I slam’s sources of knowledge By Dr Riffat Hassan

Courtesy to “Dawn”

SURAH 96, verses 1-5, the first revelation received by Prophet Muhammad (PBUH), links divine bounty to the human ability to read, write and to know.

The passage states, “Read in the name of your Sustainer, who has created — created man out of a germ-cell. Read — for your Sustainer is the Most Bountiful One, Who has taught (man) the use of the pen; taught man what he did not know.”

Thus, knowledge has been at the centre of the Islamic worldview from the outset. The Quran recognises multiple sources of knowledge amongst which the following are particularly important: revelation, sense perception, history, reasoning and intuition.

Revelation is God-given knowledge which Muslims believe is enshrined in the Quran, the highest source of knowledge and authority in Islam. Sense perception is knowledge gained through one’s senses. Referring to the Quran’s empirical attitude reflected in its emphasis on the observable aspects of reality, Iqbal stated that nature, described by the Quran as a sign of God, stands in the same relation to God as character does to the human self. In his view, “Scientific observation of nature keeps us in close contact with the behaviour of reality, and thus sharpens our inner perception for a deeper vision of it.... The scientific observer of nature is a kind of mystic seeker in the act of prayer.”

Classical Greek knowledge, which constitutes a significant part of the western civilisation’s intellectual foundation, was contemptuous of sense perception. However, as Iqbal stated, the Quran “sees in the humble bee a recipient of Divine inspiration and constantly calls upon the reader to observe perpetual change of the winds, the alteration of day and night, the clouds, the starry heavens and the planets swimming through infinite space.”

History, to which the Quran refers as ‘the Days of God’, is the third source of knowledge. As Iqbal pointed out, “It is one of the most essential teachings of the Quran that nations are collectively judged and suffer for their misdeeds here and now. In order to establish this proposition, the Quran constantly cites historical instances, and urges the readers to reflect on the past and present experience of mankind.”

For instance, the following two verses refer to the lessons that can be learnt from history: “Of old did We send Moses with Our signs, and said to him: ‘Bring forth your people from the darkness into light, and remind them of the Days ofGod’. Verily, in this are signs for every patient, grateful person.” (14:5); And then: “Already before your time, have precedentsbeen made. Traverse the earth then and see what has been the end of those who falsify the signs of God.” (3:137)

Reasoning generally refers to the discursive faculty or logical understanding by means of which theoretical (deductive) and empirical (inductive) knowledge is acquired. The Greeks had regarded reasoning as that which differentiated humankind from animals. But according to the Quranic narrative (2:31-34), “Adam is accorded superiority even over celestial creatures because he has the ability to name things which they do not have”.

Citing the above-mentioned verses, Iqbal observed: “The point of these verses is that man is endowed with the faculty of naming things, that is to say, forming concepts of them, and forming concepts of them is capturing them. Thus the character of man’s knowledge is conceptual and it is with the weapon of this conceptual knowledge that man approaches the observable aspect of reality.”

Intuitionis a mode of knowledge in which a direct revelation is made to the mind similar to a direct revelation made to the eye when it sees a physical object.

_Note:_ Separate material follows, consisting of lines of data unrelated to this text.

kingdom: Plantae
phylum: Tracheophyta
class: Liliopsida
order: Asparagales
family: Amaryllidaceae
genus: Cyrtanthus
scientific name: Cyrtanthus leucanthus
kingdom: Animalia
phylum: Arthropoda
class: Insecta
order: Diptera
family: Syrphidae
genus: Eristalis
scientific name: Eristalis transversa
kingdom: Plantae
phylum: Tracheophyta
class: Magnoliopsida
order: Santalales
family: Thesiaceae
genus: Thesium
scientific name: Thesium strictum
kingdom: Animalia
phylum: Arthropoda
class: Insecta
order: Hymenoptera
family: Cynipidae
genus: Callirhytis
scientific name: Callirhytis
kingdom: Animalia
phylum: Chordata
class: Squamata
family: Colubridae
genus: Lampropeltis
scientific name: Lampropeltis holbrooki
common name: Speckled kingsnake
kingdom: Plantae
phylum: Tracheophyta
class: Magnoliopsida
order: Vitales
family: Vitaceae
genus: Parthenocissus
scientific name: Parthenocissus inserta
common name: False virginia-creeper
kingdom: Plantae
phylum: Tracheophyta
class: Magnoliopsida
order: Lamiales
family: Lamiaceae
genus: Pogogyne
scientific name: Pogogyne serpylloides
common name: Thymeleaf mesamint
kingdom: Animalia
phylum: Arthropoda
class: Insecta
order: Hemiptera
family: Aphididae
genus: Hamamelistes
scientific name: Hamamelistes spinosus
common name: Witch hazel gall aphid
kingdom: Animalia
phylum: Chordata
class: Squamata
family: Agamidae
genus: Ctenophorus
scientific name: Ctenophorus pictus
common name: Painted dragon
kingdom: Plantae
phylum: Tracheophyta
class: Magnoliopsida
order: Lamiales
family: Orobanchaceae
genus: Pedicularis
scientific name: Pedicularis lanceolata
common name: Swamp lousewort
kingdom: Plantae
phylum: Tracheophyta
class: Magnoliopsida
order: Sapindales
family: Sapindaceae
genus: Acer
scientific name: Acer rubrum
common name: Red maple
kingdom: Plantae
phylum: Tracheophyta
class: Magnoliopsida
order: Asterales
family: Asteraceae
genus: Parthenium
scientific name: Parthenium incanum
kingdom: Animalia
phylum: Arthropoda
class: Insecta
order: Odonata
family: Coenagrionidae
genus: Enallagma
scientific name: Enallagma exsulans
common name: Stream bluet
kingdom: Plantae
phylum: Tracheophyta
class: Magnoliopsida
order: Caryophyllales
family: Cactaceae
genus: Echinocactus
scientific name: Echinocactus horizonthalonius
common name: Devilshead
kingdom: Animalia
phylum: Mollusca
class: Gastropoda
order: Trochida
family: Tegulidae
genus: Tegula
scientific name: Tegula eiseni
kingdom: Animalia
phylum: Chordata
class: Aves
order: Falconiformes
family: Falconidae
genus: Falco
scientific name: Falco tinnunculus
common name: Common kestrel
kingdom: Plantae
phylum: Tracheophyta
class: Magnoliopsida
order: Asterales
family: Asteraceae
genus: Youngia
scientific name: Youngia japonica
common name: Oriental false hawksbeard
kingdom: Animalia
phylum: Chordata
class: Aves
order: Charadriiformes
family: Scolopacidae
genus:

In Quranic terms, intuition is called fuad or qalb, andmystics often refer to it as the ‘heart’.

The noted scholar R.A. Nicholson pointed out that though qalb is connected to the physical heart in some mysterious way, it is not a thing of flesh and blood but “is rather intellectual than emotional … whereas the intellect cannot gain real knowledge of God, the qalb is capable of knowing the essences of all things, and when illuminated by faith and knowledge, it reflects the whole content of the divine mind, hence the Prophet said, ‘My earth and my heaven contain me not, but the heart of my faithful servant contains me’.”

Iqbal believed that God was known through an intuitive or mystic experience, and said: “The heart is a kind of inner intuition or insight which, in the beautiful words of Rumi, feeds on the rays of the sun and brings us into contact with aspects of reality other than those open to sense perception. It is, according to the Quran, something which ‘sees’ and its reports, if properly interpreted, are never false. We must not, however, regard it as a mysterious special faculty; it is rather a mode of dealing with reality in which sensation in the physiological sense of the word does not play any part. Yet the vista of experience thus opened to us is as real and concrete as any other experience.”

The writer is professor emerita at the University of Louisville, US, and a scholar of Islam and Iqbal.